Yatak odasına gider ve paravanın arkasına geçer üzerini değiştirmek için. Üstü çıplak altında şortla girer yatağına. Ellerini göbeğinin üzerinde birleştirerek kapatır gözlerini gecenin ıssız karanlığına. Uyuyalı belki çok olmamıştı, birden sıçrayarak uyanır balkonda mandal sepetini düşüren kedinin gürültüsüne.
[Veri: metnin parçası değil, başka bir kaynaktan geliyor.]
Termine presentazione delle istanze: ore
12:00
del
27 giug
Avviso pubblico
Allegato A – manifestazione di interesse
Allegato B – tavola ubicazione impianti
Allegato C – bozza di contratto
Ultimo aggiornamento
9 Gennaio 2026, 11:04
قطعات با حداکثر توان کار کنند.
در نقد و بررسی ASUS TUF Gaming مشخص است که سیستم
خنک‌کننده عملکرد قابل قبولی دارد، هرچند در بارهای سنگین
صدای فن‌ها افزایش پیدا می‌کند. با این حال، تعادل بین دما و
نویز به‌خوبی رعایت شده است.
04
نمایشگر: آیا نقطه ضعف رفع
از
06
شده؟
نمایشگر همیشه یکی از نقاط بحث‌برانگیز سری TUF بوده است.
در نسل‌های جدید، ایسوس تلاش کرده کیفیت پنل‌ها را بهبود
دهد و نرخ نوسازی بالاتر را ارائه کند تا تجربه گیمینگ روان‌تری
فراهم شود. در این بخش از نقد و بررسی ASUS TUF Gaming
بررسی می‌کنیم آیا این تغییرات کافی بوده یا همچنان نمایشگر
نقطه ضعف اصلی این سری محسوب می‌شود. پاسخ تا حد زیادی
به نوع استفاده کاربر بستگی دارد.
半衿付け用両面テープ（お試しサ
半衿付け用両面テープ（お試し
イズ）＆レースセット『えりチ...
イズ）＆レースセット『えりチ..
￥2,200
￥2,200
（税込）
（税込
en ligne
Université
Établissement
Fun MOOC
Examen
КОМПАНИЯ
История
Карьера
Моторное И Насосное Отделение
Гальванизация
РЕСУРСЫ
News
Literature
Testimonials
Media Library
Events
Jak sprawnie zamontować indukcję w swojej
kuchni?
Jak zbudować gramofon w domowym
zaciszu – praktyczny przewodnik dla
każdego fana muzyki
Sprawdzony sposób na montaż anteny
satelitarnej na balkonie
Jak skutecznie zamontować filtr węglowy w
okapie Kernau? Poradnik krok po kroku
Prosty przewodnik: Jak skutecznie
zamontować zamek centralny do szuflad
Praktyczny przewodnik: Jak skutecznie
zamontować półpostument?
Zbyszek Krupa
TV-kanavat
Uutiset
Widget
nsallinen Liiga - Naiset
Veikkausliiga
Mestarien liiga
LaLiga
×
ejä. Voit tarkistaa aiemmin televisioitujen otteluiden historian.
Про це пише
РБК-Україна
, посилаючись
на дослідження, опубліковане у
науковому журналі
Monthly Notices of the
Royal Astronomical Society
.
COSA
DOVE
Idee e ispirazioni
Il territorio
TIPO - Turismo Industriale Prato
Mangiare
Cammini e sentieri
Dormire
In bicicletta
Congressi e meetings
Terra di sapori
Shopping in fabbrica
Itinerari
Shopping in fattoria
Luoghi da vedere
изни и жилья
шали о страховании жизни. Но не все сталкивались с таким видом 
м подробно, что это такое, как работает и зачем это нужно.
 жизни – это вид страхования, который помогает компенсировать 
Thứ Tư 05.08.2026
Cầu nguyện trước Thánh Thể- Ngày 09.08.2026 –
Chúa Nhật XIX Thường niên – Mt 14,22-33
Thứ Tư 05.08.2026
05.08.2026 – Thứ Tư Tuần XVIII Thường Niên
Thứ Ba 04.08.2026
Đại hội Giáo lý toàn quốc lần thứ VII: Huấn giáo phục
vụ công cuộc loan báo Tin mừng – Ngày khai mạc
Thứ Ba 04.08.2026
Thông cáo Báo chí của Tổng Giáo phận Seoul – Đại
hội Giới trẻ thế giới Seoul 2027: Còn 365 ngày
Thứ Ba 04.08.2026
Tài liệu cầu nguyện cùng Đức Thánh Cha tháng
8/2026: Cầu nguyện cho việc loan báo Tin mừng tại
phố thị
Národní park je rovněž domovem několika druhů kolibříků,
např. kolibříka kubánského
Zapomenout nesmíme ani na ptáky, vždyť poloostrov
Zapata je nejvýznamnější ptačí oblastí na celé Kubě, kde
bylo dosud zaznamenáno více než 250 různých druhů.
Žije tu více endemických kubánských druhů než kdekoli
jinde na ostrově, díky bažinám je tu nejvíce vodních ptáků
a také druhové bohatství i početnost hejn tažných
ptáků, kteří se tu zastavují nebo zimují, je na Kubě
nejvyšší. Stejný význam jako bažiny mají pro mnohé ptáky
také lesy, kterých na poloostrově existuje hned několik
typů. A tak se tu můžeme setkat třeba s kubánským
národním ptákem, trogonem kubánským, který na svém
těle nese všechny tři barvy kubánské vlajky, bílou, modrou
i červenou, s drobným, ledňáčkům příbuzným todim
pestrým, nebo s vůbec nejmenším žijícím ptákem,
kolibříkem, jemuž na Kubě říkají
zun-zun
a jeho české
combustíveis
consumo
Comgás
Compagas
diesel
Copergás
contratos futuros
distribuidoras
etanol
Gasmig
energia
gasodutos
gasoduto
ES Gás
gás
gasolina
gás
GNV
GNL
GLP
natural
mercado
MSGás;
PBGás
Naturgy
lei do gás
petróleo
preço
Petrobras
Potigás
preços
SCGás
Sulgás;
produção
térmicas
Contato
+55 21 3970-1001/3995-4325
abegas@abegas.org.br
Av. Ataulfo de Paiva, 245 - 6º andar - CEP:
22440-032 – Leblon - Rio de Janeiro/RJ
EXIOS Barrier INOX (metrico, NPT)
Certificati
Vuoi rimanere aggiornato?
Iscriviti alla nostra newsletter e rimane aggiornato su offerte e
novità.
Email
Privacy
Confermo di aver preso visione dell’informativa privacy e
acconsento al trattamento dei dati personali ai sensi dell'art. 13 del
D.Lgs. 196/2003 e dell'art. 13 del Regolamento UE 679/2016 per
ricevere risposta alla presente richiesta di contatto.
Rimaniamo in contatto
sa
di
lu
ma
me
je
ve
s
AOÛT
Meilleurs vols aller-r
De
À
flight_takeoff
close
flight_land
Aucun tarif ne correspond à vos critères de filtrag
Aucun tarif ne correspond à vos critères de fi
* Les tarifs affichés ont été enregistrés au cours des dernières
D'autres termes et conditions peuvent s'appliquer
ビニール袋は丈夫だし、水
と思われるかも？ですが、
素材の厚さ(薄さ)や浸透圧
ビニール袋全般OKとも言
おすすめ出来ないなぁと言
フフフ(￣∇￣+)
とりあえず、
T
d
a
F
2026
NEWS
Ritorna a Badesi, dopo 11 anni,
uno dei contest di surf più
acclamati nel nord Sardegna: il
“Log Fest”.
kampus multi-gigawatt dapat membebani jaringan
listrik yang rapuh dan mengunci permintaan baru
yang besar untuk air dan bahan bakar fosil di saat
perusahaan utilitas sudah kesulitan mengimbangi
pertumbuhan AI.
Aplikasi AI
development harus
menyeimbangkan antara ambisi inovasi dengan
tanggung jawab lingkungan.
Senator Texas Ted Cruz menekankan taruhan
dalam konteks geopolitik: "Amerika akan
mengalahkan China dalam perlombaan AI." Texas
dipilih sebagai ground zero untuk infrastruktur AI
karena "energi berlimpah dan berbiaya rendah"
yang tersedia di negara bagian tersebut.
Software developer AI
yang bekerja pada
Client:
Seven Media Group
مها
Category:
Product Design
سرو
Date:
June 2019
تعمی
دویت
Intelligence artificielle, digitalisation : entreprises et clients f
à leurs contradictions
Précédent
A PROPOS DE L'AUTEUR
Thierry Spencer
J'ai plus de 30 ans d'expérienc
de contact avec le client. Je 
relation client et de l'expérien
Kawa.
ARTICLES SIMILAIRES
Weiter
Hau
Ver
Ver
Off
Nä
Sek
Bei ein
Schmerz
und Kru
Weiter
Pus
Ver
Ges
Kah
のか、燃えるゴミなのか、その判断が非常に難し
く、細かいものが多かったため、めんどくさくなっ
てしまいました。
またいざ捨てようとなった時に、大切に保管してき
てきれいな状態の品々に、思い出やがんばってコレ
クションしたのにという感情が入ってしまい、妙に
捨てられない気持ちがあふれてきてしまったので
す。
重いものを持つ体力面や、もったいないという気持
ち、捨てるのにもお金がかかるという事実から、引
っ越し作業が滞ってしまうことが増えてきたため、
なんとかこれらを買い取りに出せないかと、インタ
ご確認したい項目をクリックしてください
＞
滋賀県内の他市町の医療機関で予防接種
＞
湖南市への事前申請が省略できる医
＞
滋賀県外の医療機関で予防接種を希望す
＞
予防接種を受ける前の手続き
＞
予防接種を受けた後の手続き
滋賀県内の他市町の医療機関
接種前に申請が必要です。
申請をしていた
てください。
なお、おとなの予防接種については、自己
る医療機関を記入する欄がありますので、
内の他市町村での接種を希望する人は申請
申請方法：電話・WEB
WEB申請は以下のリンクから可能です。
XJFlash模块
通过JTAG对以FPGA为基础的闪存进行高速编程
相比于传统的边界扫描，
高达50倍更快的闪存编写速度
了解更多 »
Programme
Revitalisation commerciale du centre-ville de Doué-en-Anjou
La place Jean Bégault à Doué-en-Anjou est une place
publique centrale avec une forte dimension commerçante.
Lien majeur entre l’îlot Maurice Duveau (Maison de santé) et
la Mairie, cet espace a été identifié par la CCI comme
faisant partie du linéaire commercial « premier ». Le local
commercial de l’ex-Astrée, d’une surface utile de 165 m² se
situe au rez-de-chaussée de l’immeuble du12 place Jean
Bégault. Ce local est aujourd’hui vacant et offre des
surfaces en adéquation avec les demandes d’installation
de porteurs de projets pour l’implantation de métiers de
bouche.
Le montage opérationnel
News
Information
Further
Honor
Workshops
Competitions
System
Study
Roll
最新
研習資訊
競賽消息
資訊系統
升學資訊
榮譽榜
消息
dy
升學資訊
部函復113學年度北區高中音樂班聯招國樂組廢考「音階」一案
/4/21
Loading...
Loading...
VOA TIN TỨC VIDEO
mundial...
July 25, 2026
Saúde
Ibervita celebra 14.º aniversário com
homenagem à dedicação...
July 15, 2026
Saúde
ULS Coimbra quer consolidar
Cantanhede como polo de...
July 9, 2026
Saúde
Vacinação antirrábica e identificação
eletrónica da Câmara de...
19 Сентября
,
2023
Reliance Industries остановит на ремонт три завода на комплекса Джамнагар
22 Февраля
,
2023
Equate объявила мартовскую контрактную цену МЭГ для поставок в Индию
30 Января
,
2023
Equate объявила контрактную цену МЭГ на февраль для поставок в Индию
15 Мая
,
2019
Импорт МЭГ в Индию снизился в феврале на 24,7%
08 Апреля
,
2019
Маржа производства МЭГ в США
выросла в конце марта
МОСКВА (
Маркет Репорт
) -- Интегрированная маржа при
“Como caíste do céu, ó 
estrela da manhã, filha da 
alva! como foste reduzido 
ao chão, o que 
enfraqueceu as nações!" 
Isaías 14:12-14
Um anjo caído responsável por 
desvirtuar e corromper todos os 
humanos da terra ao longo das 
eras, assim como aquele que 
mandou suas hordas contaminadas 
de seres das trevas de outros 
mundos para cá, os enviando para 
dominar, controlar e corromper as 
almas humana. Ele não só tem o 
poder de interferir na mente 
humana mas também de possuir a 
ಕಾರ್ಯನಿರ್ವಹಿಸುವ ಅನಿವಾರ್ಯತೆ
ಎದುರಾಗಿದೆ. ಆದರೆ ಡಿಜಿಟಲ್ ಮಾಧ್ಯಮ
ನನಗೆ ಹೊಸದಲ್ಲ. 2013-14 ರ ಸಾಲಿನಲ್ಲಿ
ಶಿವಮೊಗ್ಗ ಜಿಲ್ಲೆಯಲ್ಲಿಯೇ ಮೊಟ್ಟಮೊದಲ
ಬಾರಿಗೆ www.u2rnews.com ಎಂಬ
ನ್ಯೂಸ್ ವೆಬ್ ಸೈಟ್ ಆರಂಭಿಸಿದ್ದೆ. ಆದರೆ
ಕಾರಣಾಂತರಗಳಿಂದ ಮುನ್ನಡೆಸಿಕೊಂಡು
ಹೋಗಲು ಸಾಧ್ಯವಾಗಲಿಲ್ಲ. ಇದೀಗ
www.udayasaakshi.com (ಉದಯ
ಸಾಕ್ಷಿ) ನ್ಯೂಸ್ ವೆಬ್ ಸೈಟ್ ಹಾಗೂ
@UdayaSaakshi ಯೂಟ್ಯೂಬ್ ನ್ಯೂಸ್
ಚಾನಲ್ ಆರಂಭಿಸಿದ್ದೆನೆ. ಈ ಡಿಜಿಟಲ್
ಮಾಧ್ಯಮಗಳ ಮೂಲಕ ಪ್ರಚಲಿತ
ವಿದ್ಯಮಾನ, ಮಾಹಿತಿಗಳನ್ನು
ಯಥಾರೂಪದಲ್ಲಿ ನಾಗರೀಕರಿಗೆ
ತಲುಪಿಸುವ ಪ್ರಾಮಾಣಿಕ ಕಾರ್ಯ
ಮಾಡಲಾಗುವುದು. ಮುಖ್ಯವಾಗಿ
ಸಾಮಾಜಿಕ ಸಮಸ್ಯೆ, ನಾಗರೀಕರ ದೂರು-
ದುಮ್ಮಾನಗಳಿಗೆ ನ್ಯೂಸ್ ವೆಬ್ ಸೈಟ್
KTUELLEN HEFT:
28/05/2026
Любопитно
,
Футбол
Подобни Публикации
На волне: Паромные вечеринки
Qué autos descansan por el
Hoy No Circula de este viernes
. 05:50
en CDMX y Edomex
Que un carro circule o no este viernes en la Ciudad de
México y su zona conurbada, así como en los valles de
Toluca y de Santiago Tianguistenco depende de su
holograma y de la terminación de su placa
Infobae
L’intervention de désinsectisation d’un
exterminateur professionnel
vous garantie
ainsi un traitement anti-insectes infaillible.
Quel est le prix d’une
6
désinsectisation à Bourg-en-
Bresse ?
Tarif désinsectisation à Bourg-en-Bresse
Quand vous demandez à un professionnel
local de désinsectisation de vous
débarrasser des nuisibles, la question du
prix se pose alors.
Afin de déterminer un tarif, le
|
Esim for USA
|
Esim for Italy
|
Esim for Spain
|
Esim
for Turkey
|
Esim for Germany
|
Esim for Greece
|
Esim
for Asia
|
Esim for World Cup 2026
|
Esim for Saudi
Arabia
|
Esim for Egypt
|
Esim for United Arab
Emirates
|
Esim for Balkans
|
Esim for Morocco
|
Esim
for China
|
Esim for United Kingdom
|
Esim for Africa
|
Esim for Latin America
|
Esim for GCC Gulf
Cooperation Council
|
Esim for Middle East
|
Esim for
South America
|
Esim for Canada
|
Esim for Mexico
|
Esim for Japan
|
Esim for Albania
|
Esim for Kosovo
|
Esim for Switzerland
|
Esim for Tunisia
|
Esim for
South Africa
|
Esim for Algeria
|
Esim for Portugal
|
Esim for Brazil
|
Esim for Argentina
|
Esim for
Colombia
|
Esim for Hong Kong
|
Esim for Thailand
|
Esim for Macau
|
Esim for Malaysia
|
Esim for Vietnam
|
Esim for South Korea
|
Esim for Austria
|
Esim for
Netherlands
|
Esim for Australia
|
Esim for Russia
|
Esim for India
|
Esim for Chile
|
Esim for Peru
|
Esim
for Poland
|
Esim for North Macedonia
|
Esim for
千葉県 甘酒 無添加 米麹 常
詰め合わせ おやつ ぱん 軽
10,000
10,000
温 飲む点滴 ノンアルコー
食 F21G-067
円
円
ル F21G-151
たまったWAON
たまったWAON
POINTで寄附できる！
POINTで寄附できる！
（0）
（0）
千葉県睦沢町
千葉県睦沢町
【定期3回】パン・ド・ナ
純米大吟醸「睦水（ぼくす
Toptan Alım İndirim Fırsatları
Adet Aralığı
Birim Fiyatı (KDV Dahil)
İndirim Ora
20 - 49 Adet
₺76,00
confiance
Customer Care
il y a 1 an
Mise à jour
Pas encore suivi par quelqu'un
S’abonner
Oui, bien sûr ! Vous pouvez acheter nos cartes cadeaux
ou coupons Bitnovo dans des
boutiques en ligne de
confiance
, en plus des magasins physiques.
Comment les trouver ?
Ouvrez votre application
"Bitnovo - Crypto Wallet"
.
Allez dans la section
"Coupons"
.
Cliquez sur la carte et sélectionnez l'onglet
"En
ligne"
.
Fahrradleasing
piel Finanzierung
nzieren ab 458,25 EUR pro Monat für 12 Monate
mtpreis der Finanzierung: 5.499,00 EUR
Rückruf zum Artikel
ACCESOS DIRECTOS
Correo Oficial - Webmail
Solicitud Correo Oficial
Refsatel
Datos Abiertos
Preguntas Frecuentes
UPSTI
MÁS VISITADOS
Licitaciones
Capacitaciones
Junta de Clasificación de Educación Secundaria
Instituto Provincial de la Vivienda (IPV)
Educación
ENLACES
‘‘Yetişin! Hırsız var! Yakalayın! Adam öldürüyorlar! Can kurtaran yok mu? Hak, adalet nerede? Allah yok mu? Vurdular! Canımı aldılar! Gırtlağımı kestiler! Paramı çaldılar, paramı! Kim aldı, kim? Ne oldu? Nerede? Nereye saklandı? Ne yapayım? Nasıl bulayım? Nereye koşayım? Nereye koşmayayım? Şurada mı acaba? Burada mı yoksa? Kim o? Dur! ( Kendi kolunu yakalar) Yakaladım. Ver paralarımı haydut! Eyvah! Benmişim yakaladığım. Neredeyim, bilmiyorum ki! Ben kimim? Ne yapıyorum? Bilmiyorum. Oldu bana olanlar! Param! Zavallı paracığım! Canım, sevgilim benim! Aldılar elimden seni! Sen olmayınca ben neye sığınırım artık, neyle avunur, neyle sevinirim? Her şey bitti benim için; dünyada yapacak işim kalmadı benim! Sensiz ne yaparım, nasıl yaşarım? Olacak şey mi?Yaptılar bana yapacaklarını! Dayanamam bu acıya, ölüyorum; öldüm,gömdüler beni! Diriltmek isteyen yok mu beni; versin paracıklarımı geri, ya da kimin aldığını söylesin. Ne var? Ne diyorsunuz? Kimse yokmuş. Bu işi yapan bir hayli pusuda beklemiş, fırsat kollamış olmalı; ben tam o yezit oğlumla konuşurken yapmış yapacağını. Haydi durma git. Git adalete baş vur; sorguya çektir bütün evi: Hizmetçi kadınları, uşakları, oğlunu, kızını, hatta kendini, kendini bile!
(duvarları işaret eder)
Nedir bu kalabalık? Ne diye toplanmışlar buraya? Kimin yüzüne baksam kuşku sarıyor içimi? Hepsi hırsızmış gibi geliyor bana. Ne o? Ne konuşuyorlar orada? Hırsız mı görmüşler? Nedir o yukarda ki gürültü? Hırsız orada mı yoksa? Ne olur, söylesin bir gören varsa, Allah rızası için söylesin! Aranızda mı saklı orada? Hepsi bana bakıp bakıp gülüyor. Görürsünüz hepsinin parmağı var bu hırsızlıkta. Haydi gelsin çabuk jandarmalar, polisler, tüfekler, hakimler, mahkemeler, işkenceler, darağaçları, cellatlar! Astıracağım, bütün dünyayı astıracağım. Yine de paramı bulamazsam kendi kendimi asacağım!(7)’’
Bir sonraki cumartesinin sabahını duyurur İstanbul’un tepesinde dönen martılar. Kız salona girer ve biletini gösterir salon görevlisi hanıma, oturur yerine. Sağ tarafındaki koltuk boştur ve ona takılır gözleri. Başını ilk önce arka tarafa çevirir adamı arar daha sonra ön taraflara bakar fakat göremez adamı. Dizlerinin üzerinde duran çantasına bırakmaz sağındaki koltuğa adamın geleceğinden emin. Beş dakika sonra oyunun başlayacağını duyuran anons sesi ile kız tekrardan bakınır sağına soluna ama adam hala gelmemiştir. Işıklar kararır ve oyun başlar.
Ayşe Gürsoy
Temmuz,2014
(1)- Beckett/Godot’yu Beklerken
(2)- Ahmet Önel/ Güldürü Üstüne Aldatma Ya da Tam Tersi
(3)-Cervantes/ Don Kişot
(4)- Wolfgang Borchert/Kapıların Dışında
(5)- Arthur Miller /Cadı Kazanı
(6)- Yılmaz Erdoğan/Bana Bir Şeyhler Oluyor
(7)- Moliere/Cimri
YORUMLAR
İlginçdi. Fakat kimsenin hayır dememesi yüzünden olanlar olmuş, hepimiz de izlemişdik. Sıralı bir dizin vardı oyunlar arasında. tebrikle.
AGrsy
savaşa ve şiddete karşı söylenmiş en güzel tiradlardan biri bence.